#### Excerpted text ####

In [31]:
import numpy as np
import tensorflow as tf
import librosa
import os
import itertools
from jupyterplot import ProgressPlot
import IPython
import math

# Hack to get it to work with RTX 2000 cards
gpus = tf.config.experimental.list_physical_devices('GPU')
for gpu in gpus:
  tf.config.experimental.set_memory_growth(gpu, True)


In [2]:
# Enumerate dataset files
dataset_dir = './Baggins_Music/'
music_filenames = os.listdir(dataset_dir)

In [3]:
# Load a file to play with
song_np, sr = librosa.load(dataset_dir+music_filenames[0], mono=False)
song_np = np.transpose(song_np)



In [None]:
# Papers and resources
# WaveNet paper https://arxiv.org/pdf/1609.03499.pdf
# WaveNet AutoEncoder paper (instrument decomp): https://arxiv.org/pdf/1704.01279.pdf
# NSynth: https://magenta.tensorflow.org/nsynth
# WaveNet implementation: https://github.com/ibab/tensorflow-wavenet

In [12]:
def dilconv_outlen(input_len, dil_rate, kernel_size):
    return input_len - (kernel_size-1)*dil_rate

def calc_num_layers(tgt_output_len, input_len, dil_rate, kernel_size):
    '''
    Calculates how many encoder layers are required to get to the target output length
    from a given input length, given a few conv1d params. 
    '''
    num_layers = (input_len - tgt_output_len)/((kernel_size-1)*dil_rate)
    return num_layers

# Define the audio autoencoder 
class AudioAutoEncoder(tf.keras.Model):

    def __init__(self, input_dur=1, sample_rate=22050):
        '''
        input_dur: duration of input (in seconds)
        sample_rate: sampling frequency of input audio (in hz) 
        '''
        super(AudioAutoEncoder, self).__init__()
        self.input_len = input_dur*sample_rate
        self.sample_rate = sample_rate
        self.act = 'sigmoid'

        # A loss function
        #self.mse = tf.keras.losses.MeanSquaredError()
        self.mse = tf.keras.losses.MeanAbsoluteError()
        # An optimizer
        #self.optim = tf.keras.optimizers.SGD(learning_rate=0.1, momentum=0.0, nesterov=False, name='SGD')
        self.optim = tf.keras.optimizers.Adam(learning_rate=0.0001, beta_1=0.9, beta_2=0.999, epsilon=1e-07, amsgrad=False,name='Adam')


        # Calculate how many layers we need for a receptive field to cover the whole sample
        self.dil_rate = 100
        self.z_len = 1024
        kern_size = 16
        self.num_filts = 16
        self.num_enc_lyrs = int(calc_num_layers(self.z_len, self.input_len, self.dil_rate, kern_size))
        print('Num Layers: ', self.num_enc_lyrs)

#### Available data ####

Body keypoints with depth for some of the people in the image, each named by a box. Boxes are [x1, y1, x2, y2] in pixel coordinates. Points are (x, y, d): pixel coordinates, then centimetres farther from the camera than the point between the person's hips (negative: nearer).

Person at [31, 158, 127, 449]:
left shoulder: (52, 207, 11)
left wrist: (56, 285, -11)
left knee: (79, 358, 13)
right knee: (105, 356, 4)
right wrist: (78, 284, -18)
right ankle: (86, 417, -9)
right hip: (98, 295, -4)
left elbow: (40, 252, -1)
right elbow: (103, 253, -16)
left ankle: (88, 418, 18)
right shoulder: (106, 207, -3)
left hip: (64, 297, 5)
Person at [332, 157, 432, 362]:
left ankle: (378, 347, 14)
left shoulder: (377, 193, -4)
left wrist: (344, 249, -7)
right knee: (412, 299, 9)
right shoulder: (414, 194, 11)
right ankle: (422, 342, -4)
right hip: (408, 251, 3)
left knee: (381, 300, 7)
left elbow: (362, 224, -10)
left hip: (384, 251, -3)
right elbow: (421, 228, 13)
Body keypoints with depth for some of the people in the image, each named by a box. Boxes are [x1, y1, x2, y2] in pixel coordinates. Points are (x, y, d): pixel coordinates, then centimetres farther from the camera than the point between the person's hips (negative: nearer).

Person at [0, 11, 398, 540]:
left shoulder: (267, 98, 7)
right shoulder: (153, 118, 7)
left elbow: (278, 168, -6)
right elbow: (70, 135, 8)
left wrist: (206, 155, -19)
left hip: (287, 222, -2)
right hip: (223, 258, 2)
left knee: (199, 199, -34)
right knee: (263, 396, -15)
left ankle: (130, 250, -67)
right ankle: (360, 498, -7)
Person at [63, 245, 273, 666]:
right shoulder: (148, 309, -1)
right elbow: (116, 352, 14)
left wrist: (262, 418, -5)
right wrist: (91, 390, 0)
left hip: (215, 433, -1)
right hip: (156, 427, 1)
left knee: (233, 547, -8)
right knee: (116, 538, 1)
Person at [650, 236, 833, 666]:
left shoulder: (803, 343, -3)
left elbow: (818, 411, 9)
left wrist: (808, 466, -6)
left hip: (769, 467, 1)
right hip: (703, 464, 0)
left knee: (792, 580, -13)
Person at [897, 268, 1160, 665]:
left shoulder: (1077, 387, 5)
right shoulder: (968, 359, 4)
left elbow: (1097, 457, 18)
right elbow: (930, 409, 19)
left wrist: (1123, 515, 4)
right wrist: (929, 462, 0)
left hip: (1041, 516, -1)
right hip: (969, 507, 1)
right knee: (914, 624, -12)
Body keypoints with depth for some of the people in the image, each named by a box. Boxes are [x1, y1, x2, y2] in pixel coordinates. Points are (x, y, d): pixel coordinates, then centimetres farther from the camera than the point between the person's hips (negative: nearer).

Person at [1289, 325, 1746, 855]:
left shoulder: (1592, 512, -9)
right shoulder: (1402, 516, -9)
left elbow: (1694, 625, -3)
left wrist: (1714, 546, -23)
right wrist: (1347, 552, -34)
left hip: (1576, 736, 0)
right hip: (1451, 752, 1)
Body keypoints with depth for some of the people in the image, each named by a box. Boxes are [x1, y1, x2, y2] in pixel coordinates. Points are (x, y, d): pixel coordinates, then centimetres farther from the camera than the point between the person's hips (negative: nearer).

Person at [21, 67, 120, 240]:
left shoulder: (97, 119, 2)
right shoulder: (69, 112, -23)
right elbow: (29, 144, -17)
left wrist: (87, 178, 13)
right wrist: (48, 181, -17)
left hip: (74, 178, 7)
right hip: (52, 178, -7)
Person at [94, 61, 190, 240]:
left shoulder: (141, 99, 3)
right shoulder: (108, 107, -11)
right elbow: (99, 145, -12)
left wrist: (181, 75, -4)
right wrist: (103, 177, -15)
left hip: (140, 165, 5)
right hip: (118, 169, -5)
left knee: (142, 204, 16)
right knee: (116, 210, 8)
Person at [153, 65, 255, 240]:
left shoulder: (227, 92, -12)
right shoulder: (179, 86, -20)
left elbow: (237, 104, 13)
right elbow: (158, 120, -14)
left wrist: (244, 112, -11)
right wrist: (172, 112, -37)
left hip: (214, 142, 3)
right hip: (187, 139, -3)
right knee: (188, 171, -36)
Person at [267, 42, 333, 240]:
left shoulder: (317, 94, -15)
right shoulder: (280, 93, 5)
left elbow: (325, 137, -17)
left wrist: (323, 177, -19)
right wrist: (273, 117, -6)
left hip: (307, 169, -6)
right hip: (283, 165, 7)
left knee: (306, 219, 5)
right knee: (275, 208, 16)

####

What to do:
#1 In the audio autoencoder notebook, why does the constructor call calc_num_layers when it sets self.num_enc_lyrs?
#2 Continue the audio autoencoder notebook, starting after the line that prints the number of layers.

Outputs by task:
#1 The call works out how many encoder layers are needed for the receptive field to cover the whole input sample. The function's docstring says it calculates the number of encoder layers required to go from the input length down to the target output length, here self.z_len of 1024, given the dilation rate and kernel size.

#2
        # Setup encoder layers
        self.enc_lyrs = []
        for lyr_num in range(self.num_enc_lyrs):
            if(lyr_num+1 >= self.num_enc_lyrs):
                num_filts = 2
            else:
                num_filts = self.num_filts
            self.enc_lyrs += [tf.keras.layers.Conv1D(filters=num_filts, 
                                                     kernel_size=kern_size, 
                                                     strides=1, 
                                                     dilation_rate=self.dil_rate, 
                                                     activation=self.act)]
        
        # Setup encoder layers
        self.dec_lyrs = []
        for lyr_num in range(self.num_enc_lyrs):
            if(lyr_num+1 >= self.num_enc_lyrs):
                num_filts = 2
            else:
                num_filts = self.num_filts
            self.dec_lyrs += [tf.keras.layers.Conv1DTranspose(filters=num_filts, 
                                                     kernel_size=kern_size, 
                                                     strides=1, 
                                                     dilation_rate=self.dil_rate, 
                                                     activation=self.act)]
            
    def encoder(self, x):
        for idx,lyr in enumerate(self.enc_lyrs):
            #print('Layer: ', idx, '\t', x.shape, idx, '/', len(self.enc_lyrs))
            x = lyr(x)
        return x
    
    def decoder(self, x):
        for idx,lyr in enumerate(self.dec_lyrs):
            #print('Layer: ', idx, '\t', x.shape, idx, '/', len(self.dec_lyrs))
            x = lyr(x)
        return x
    
    def calc_loss(self, x_hat, x):
        loss = self.mse(x, x_hat)
        return loss
        
    def call(self, inputs):
        z = self.encoder(inputs)
        #print('Z shape: ', z.shape)
        x_hat = self.decoder(z)
        # Zero center and scale 
        x_hat = 2.0*x_hat - 1.0
    
        return x_hat

# Instantiate one
auto_encoder = AudioAutoEncoder(sample_rate=sr)

Num Layers:  14


In [13]:
# Prep the dataset
ds_num_samples = int(len(song_np)/auto_encoder.input_len)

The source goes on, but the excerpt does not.